Researchers at the Gladstone Institutes, utilizing normobaric hypoxia models in mice, found that RBCs adapt to low-oxygen (hypoxic) conditions by dramatically increasing their glucose uptake. This adaptation is multifaceted:

• Increased RBC Numbers: Chronic hypoxia stimulates the production of RBCs, nearly doubling their numbers.
• Enhanced Per-Cell Glucose Uptake: Individual RBCs in hypoxic conditions exhibit a 2.5-fold increase in glucose uptake capacity.
• Upregulation of Glucose Transporters: RBCs increase the expression of GLUT1 and GLUT4, key proteins responsible for transporting glucose across cell membranes.
• Metabolic Rewiring: Glucose metabolism within RBCs is redirected toward 2,3-diphosphoglycerate production via the Luebering-Rapoport shunt, enhancing oxygen release to tissues and simultaneously increasing glucose consumption.
• Molecular Mechanism: Low oxygen conditions displace glyceraldehyde-3-phosphate dehydrogenase (GAPDH) from band 3 protein, accelerating glycolytic flux.

Experiments demonstrated that increasing RBC abundance was both necessary and sufficient to drive the observed improvements in glucose tolerance. Reversing increased RBC numbers through phlebotomy normalized blood glucose levels, while transfusing RBCs from hypoxic donors induced hypoglycemia.

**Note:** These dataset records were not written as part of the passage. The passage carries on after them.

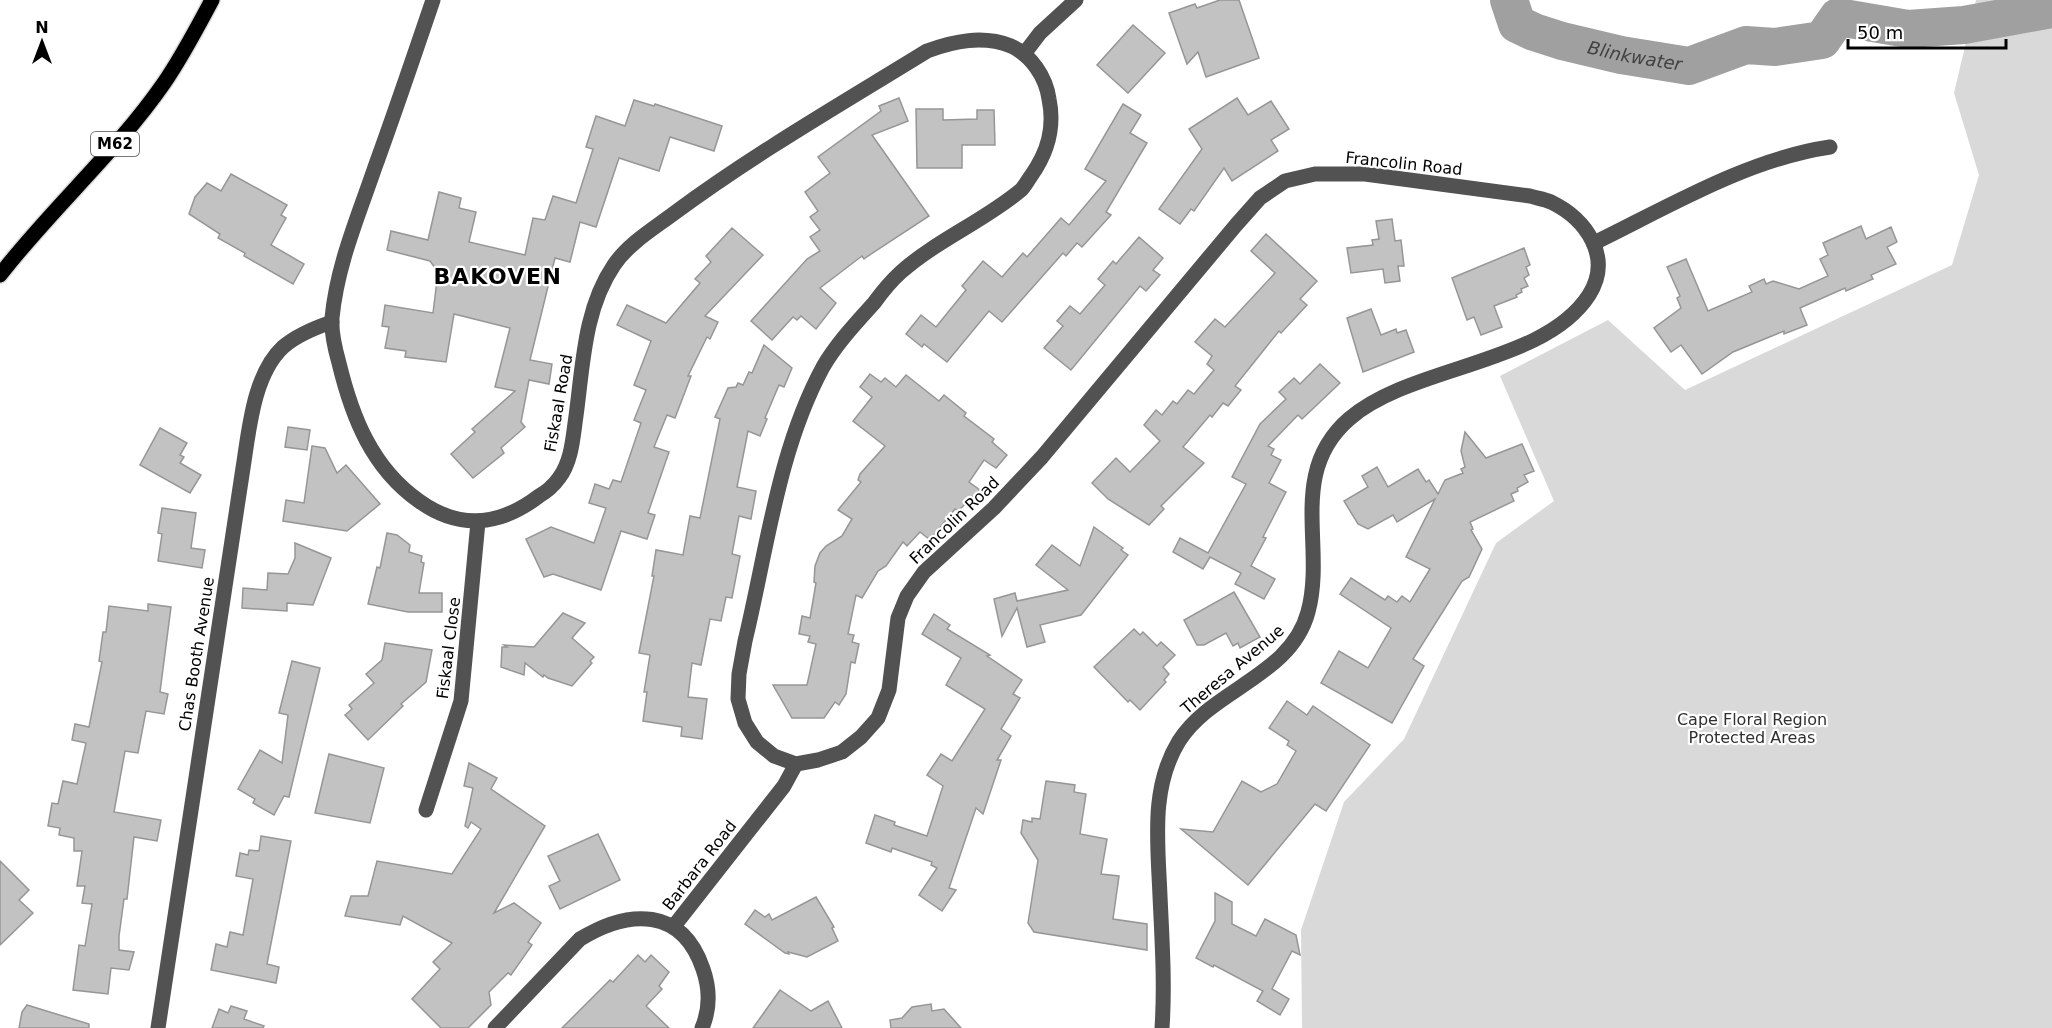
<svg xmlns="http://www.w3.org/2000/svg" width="2052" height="1028" font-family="'DejaVu Sans',sans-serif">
<rect width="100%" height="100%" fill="#fff"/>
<!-- green -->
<path fill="#d9d9d9" d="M1976,0H2052V1028H1302L1301,930L1344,802L1404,739L1496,543L1554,501L1500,376L1608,320L1685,390L1952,265L1979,175L1954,93Z"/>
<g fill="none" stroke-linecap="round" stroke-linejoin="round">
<!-- river -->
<path stroke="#a0a0a0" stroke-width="38" id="s1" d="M1509,0L1517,24L1534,32L1562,41L1621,55L1689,66L1746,45L1775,47L1822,40L1838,17L1908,29L1964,25L2052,9"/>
</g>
<!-- building -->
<g fill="#c2c2c2" stroke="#969696" stroke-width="1.5">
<path d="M1220,0H1239L1259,58L1206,77L1198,52L1187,64L1169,13L1195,4L1197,8Z"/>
<path d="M1133,25L1165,53L1128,93L1097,65Z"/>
<path d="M899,98L908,121L872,135L929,216L868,256L864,259L862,256L820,288L836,303L816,329L801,316L797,320L793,317L772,340L751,321L807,259L820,251L810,237L820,230L810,217L818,211L805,192L830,173L818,157L881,111L879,106Z"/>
<path d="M1237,98L1248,115L1271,101L1289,129L1271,140L1278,151L1232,181L1224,168L1194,211L1191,209L1180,224L1159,209L1202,149L1189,129Z"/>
<path d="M634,100L654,106L655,104L722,126L714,151L670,137L659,171L619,158L596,227L580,222L570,262L555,258L530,360L552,364L549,384L529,380L521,422L525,427L501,448L504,453L473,478L451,454L475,432L472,429L515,391L495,387L510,328L454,314L446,362L405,357L406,351L385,348L389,327L382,326L385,305L433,313L438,272L430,261L387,250L391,231L428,240L439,192L461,198L459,208L476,212L469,242L525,255L533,218L545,220L553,196L576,203L593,149L586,147L596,116L625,126Z"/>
<path d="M1123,104L1141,115L1130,133L1147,143L1106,212L1111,215L1082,247L1077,243L1066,256L1063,253L1002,322L989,311L947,362L924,344L922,347L906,334L921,315L936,327L966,290L962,286L983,261L1002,277L1023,253L1027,257L1061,218L1069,225L1106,181L1085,169Z"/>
<path d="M916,109H943V120L977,119V110H994L995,145H962V168H917Z"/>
<path d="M231,174L287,205L281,215L286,218L271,245L304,264L293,284L244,256L245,253L218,238L220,234L189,214L195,197L207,183L221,191Z"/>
<path d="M1392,219L1395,241L1401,240L1404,266H1398L1400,281L1385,283L1383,269L1351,273L1347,248L1373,245L1372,240L1379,239L1376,221Z"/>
<path d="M1861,226L1866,239L1891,227L1897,242L1887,247L1896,264L1871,275L1873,279L1846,291L1845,288L1800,308L1807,325L1784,334V331L1733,352L1702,374L1681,345L1671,352L1654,328L1681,308L1677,298L1680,296L1667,267L1686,259L1708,311L1752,292L1749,286L1764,279L1766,284L1773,281L1799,289L1828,276L1820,259L1828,255L1823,243Z"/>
<path d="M732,228L763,255L705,316L718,322L710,339L707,337L688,376H691L675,418L667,415L654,447L669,452L648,513L655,515L647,539L621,531L601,590L553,574L544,577L526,539L551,527L594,543L606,508L589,503L595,484L609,489L613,480L621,482L641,423L634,420L646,390L634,385L651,341L617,325L627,305L666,323L700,283L695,279L711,262L706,256Z"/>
<path d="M1266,234L1317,281L1300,299L1307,305L1281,333L1279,331L1235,386L1241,390L1228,406L1223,403L1212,417L1210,415L1183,447L1204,463L1161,506L1164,509L1149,525L1108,499L1092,483L1116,458L1130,472L1160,441L1144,425L1156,410L1162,415L1173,401L1177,404L1188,390L1194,394L1214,370L1207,364L1212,356L1195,342L1215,319L1225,327L1275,273L1251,251Z"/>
<path d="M1139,237L1163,258L1153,270L1160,275L1146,291L1140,286L1071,370L1044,348L1063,326L1057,321L1070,306L1080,314L1105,285L1098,279L1113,261L1116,264Z"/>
<path d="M1524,248L1530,265L1526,267L1529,275L1524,278L1528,286L1521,289L1522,292L1516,295L1517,297L1494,306L1502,327L1481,335L1474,317L1467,320L1452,278Z"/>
<path d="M1371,309L1381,335L1396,329L1397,333L1406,330L1414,352L1363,372L1347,318Z"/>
<path d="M764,345L792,368L784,387L779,385L765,418L767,419L760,436L748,431L737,487L756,491L751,519L739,516L732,554L740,556L732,598L726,597L721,621L710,619L701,665L692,663L688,697L707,699L702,739L681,736L682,727L643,721L647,692H644L650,655L639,653L654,576H652L656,550L683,555L690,516L700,518L720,419L715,417L728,388L736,387L738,383L743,385L749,372L752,373Z"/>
<path d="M1320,364L1340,383L1302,419L1298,415L1268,446L1274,449L1271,455L1281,460L1269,483L1286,492L1263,537L1266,538L1251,566L1275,579L1264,599L1235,584L1241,573L1210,557L1203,569L1173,552L1180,538L1208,553L1246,484L1232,477L1260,424L1286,399L1279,392L1294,378L1300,384Z"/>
<path d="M870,374L881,382L885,378L896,387L906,375L939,401L944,395L966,413L964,416L994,439L992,442L1007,455L996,468L984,460L969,482L980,490L958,511L955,509L930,540L920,532L907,546L903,542L886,566L878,571L862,598L856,595L848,634L854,635L852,642L859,644L855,663L851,662L846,694L839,705L835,702L824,718H792L773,685H807L816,644L808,642L810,636L799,634L802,616L810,618L816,583L814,582L815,566L820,553L826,546L842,536L852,519L838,510L861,482L858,480L860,474L885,446L853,421L872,397L860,387Z"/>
<path d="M288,427L310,430L307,450L285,447Z"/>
<path d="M160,428L187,443L180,455L184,457L180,463L201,475L190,493L140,465Z"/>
<path d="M1465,432L1486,458L1522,444L1534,471L1524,475L1528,482L1517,488L1518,491L1511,494L1514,501L1470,522L1473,529L1471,530L1482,549L1469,577L1462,581L1413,659L1424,666L1392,723L1321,683L1339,651L1368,668L1391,628L1340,594L1351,578L1385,600L1388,596L1397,602L1402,596L1410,602L1430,569L1406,557L1435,499L1397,522L1393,515L1368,529L1358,524L1344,501L1368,487L1362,476L1377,467L1388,487L1418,469L1426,482L1429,480L1438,494L1445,480L1463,473L1461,469L1465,467L1461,451Z"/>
<path d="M312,446L325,448L337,473L346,465L380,504L347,531L283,521L286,500L304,503Z"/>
<path d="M162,508L196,513L191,548L205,550L202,568L158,561L162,534L158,533Z"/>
<path d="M1094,527L1123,548L1121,550L1128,555L1081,615L1040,625L1045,642L1027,647L1017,608L1002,636L994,599L1015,593L1017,601L1068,590L1036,565L1052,545L1080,566Z"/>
<path d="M387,533L397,535L410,545L409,552L422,556L421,562L424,563L419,593H442V612H408L368,604L377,567L380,568Z"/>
<path d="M295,543L331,558L313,605L287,603V611L242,608L243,588L267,590L268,573L288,574L295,558Z"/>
<path d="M1234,592L1260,637L1240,648L1238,643L1233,646L1226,633L1204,645H1197L1184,620Z"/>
<path d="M148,604L171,607L160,692L168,694L164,714L146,711L138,753L125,751L114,812L161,820L157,841L134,837L127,899H124L119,936V950L134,952L129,970L111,968L108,994L73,990L79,945L85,946L92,904L82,903L85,886H77L82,851H74V838L59,835L60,828L48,826L52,803L58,804L63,781L77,784L86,743L72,740L75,724L89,727L102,662L99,661L103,632H106L109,606L148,611Z"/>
<path d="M563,613L585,623L572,638L594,657L590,661L592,663L572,686L548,678L544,675L543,677L525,663L524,675L501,667L502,647H507L504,645L534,647Z"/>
<path d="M934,614L950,625L947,629L990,655L987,656L1022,680L1013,694L1020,698L1001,729L1011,736L997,760H1001L983,814L976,808L949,888L956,890L942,911L919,895L937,868L931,865L932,862L892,848L891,852L866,843L875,815L895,822L894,825L927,836L943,786L927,775L941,754L952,761L985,709L946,685L961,658L922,634Z"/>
<path d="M1134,629L1140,635L1143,632L1157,646L1161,642L1175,655L1163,667L1169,674L1164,680L1166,682L1140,710L1130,700L1128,702L1094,667Z"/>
<path d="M385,643L432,650L426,682L401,704L403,706L368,740L345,715L352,709L349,705L374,683L366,674L382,660Z"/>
<path d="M292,661L320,668L289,797L284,796L274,815L253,803L255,799L238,789L260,750L282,763L288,715L279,713Z"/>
<path d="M1287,701L1307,715L1313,706L1370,745L1326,811L1315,804L1248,885L1181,829L1213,832L1242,781L1261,792L1277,784L1296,751L1287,745L1289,741L1269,728Z"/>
<path d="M329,754L384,768L370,823L315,813Z"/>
<path d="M469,763L497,778L491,789L545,826L494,913L514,903L541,923L528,942L532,945L511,975L508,973L489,992L491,1005L468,1028H441L412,999L440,969L433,962L452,943L403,916L400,925L345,916L351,896H368L377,861L452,874L481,829L471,822L468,828L465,826L473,788L464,786Z"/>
<path d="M1046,781L1075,785L1074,792L1086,794L1080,834L1107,839L1101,874L1119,876L1113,919L1147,924V950L1034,932L1028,923L1038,860L1021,833L1023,820L1032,822V818L1040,819Z"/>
<path d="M598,834L620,880L560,909L549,886L560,881L548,856Z"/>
<path d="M261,836L291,841L267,964L279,967L276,983L211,970L216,944L227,947L230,932L243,935L253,879L236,876L240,853L248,855L249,850L259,851Z"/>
<path d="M0,861L29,890L19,900L33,913L0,945Z"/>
<path d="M1215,893L1232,902V924L1256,936L1265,919L1296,935L1300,955L1292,951L1272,989L1289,999L1280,1015L1257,1001L1263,991L1214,965L1213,967L1196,958L1215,921Z"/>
<path d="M816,897L834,927L832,928L838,941L807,957L788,952L789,954L785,953L745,924L755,910L765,917L769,914L772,920Z"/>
<path d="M638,955L645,962L651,955L669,972L659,986L662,989L646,1006L669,1028H562L610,980L613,982Z"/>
<path d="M780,990L811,1011L828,1001L842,1028H753Z"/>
<path d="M931,1004L932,1011L944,1009L961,1028H891L890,1020L902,1018L912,1007Z"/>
<path d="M27,1005L89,1024V1028H19L22,1012Z"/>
<path d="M231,1006L247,1011L244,1019L264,1026L263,1028H212L219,1009L228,1013Z"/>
</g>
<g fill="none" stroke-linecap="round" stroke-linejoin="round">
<defs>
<path id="major" d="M0,275C51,209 117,151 164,83C182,57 197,28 212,0"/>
</defs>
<!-- major casing -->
<use href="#major" stroke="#dbdbdb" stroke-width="18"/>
<!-- minor -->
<g stroke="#525252" stroke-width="15">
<path d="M433,0C414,56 395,112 375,167C358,217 337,265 332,318C331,332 335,349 339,363C352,417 372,468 419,501C459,530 500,526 539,496C546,492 554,485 559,478C572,461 573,436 576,416C583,365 584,309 614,265C628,244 653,229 673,214C754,154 841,104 927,51C954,41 983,35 1011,46C1031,55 1046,77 1049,99C1055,128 1048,152 1031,176C1028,180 1025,186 1021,190C984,221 937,240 901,272C891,281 882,292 874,303C856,323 837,343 823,367C778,450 767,550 745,641L739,674L738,699L745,723L757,742L774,756L796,764L818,760L842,752L861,737L878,718L889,690L898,618L907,596L924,572L994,508L1042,457L1236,225L1260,198L1285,181L1315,174H1365L1530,196C1536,198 1544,199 1551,202C1586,219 1613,257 1589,295C1544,365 1411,365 1349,419C1287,473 1326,546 1308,612C1291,676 1212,689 1179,741C1150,788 1158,844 1160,896C1162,940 1165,984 1162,1028"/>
<path d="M1024,54L1040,33L1076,0"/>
<path d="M1594,243C1668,207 1748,159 1830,147"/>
<path d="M426,810L461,701L478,522"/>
<path d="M674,926L784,786L796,764"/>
<path d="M158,1028L243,468C249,431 253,375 283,347C297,335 314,328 332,322"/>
<path d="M495,1028L580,939C629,909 682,907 703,969C710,989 710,1009 702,1028"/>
</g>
<!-- major -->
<use href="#major" stroke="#000" stroke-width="15"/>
</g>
<g text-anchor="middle" stroke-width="4.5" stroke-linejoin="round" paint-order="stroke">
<!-- shield labels -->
<rect fill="#fff" stroke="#4c4c4c" stroke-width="1.5" x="91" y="132" width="48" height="24" rx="4.5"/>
<g font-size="15" font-weight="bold" fill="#000">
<text x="115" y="149">M62</text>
</g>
<!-- street labels -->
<g font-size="16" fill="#000" stroke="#fff">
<text transform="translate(1404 163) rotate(6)" y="6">Francolin Road</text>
<text transform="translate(558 403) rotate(-80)" y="6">Fiskaal Road</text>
<text transform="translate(954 520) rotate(-44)" y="6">Francolin Road</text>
<text transform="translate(448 648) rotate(-83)" y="6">Fiskaal Close</text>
<text transform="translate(196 654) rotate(-81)" y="6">Chas Booth Avenue</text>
<text transform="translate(1232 669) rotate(-40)" y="6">Theresa Avenue</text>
<text transform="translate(699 865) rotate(-52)" y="6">Barbara Road</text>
</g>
<!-- park labels -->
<g font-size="16" fill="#303030" stroke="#fff">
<text x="1752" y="725">Cape Floral Region<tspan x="1752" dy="18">Protected Areas</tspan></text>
</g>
<!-- water labels -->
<g font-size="18" font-style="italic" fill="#414141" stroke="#fff">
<text dy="6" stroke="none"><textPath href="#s1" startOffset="148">Blinkwater</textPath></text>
</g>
<!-- district labels -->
<g font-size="22" font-weight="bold" letter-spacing="1.5" fill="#000" stroke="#fff">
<text x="498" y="284">BAKOVEN</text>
</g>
</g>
<!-- north arrow -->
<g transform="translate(42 42)" stroke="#ffffff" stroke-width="4.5" paint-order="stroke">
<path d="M0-4.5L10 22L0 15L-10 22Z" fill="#000000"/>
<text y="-9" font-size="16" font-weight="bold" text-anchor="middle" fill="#000000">N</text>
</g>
<!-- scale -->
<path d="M1848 39v9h158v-9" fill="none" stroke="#000000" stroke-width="3"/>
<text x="1857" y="39" font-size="18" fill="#000000" stroke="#ffffff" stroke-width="4.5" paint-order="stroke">50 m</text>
</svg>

Insulin Independence and Therapeutic Implications

Interestingly, the improved glucose control observed in these studies is largely independent of insulin signaling. While insulin sensitivity wasn’t improved, and was even transiently reduced during hypoxia, the reduction was attributed to a compensatory response to sustained hypoglycemia. This suggests a novel pathway for glucose regulation that bypasses traditional insulin-dependent mechanisms.

The potential therapeutic implications are significant. Researchers found that hypoxia exposure and transfusion of hypoxic RBCs improved hyperglycemia in mouse models of both type 1 and type 2 diabetes. A pharmacologic agent (HypoxyStat) that mimics the effects of hypoxia on hemoglobin oxygen affinity also improved glucose control in a type 2 diabetes model. These findings suggest that modulating RBC metabolism or safely inducing hypoxic adaptations could offer new strategies for managing hyperglycemic conditions.

Future Directions

This research identifies RBCs as previously unrecognized regulators of systemic glucose metabolism. Further investigation is needed to fully elucidate the quantitative flux measurements within RBCs and to explore the long-term effects of manipulating RBC metabolism. However, this discovery represents a paradigm shift in our understanding of glucose homeostasis and provides a promising foundation for the development of innovative therapies for diabetes and other metabolic disorders.